**Task requirements:** Extract the lines below word for word, and leave the pictures out of your answer.

"""

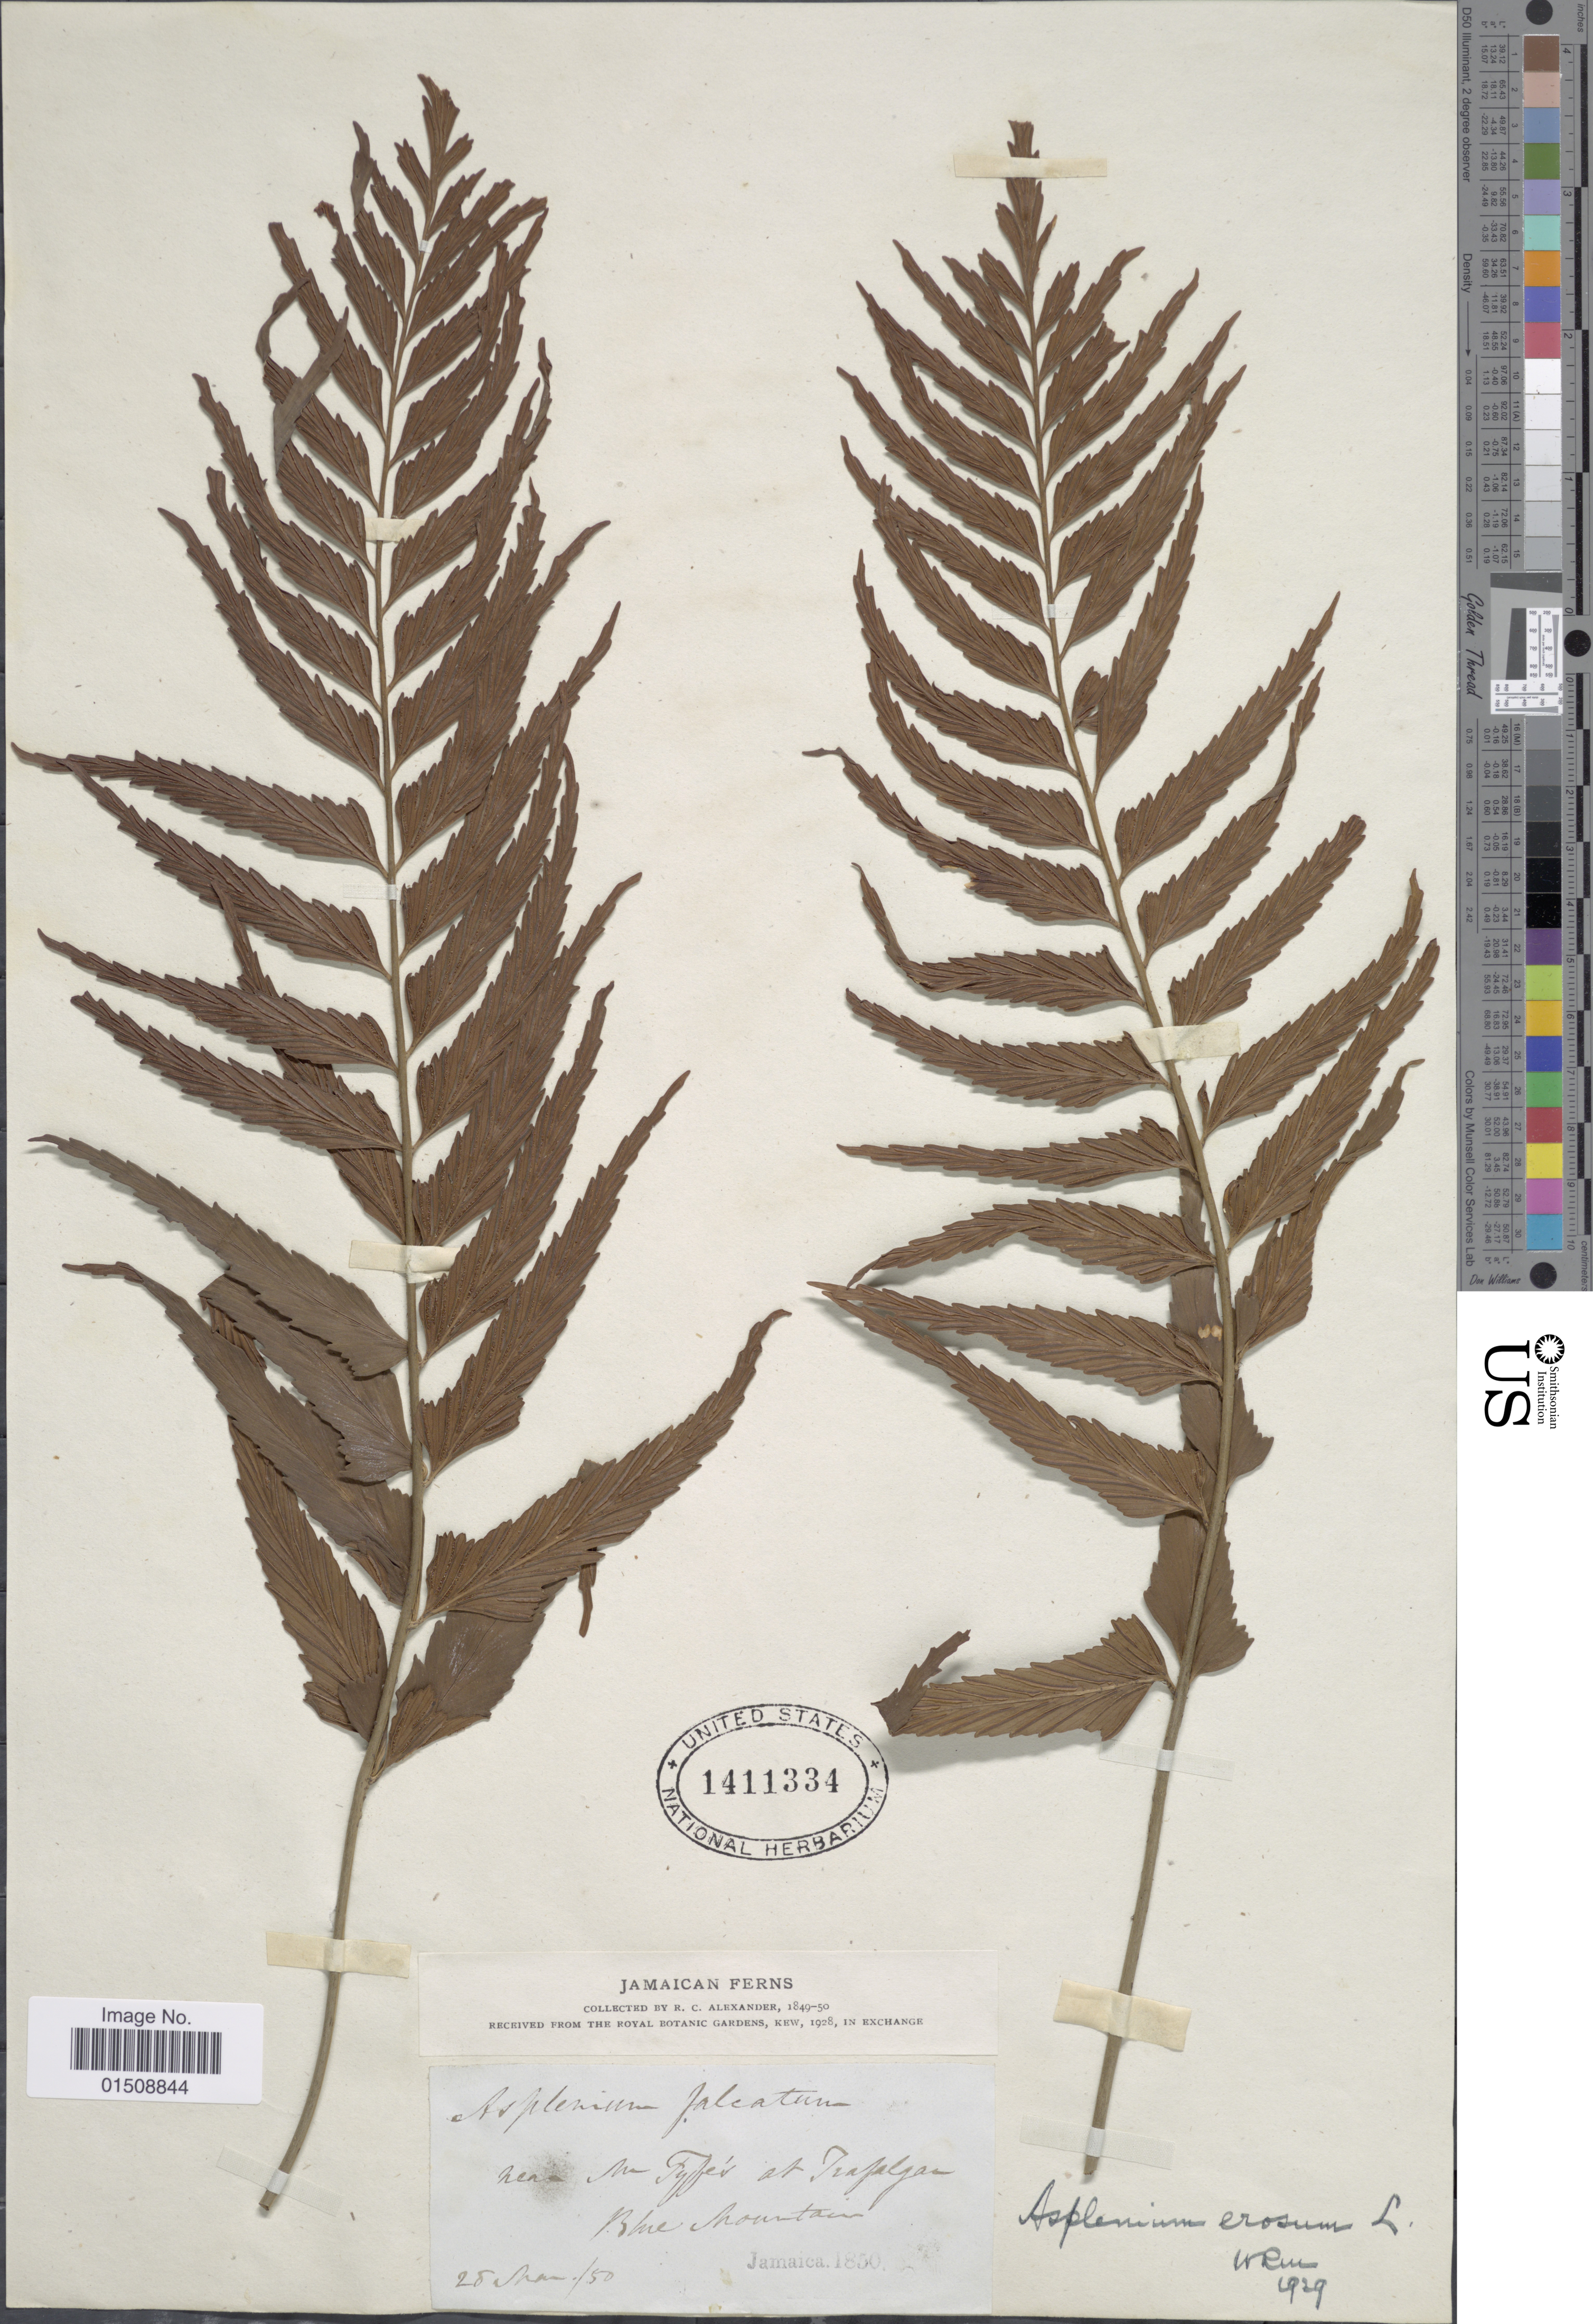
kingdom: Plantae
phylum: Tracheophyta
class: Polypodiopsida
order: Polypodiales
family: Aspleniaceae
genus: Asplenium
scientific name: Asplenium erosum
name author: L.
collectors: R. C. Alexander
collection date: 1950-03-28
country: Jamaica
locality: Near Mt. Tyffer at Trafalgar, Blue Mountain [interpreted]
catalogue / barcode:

"""

**Completed exercise:**
kingdom: Plantae
phylum: Tracheophyta
class: Polypodiopsida
order: Polypodiales
family: Aspleniaceae
genus: Asplenium
scientific name: Asplenium erosum
name author: L.
collectors: R. C. Alexander
collection date: 1950-03-28
country: Jamaica
locality: Near Mt. Tyffer at Trafalgar, Blue Mountain [interpreted]
catalogue / barcode:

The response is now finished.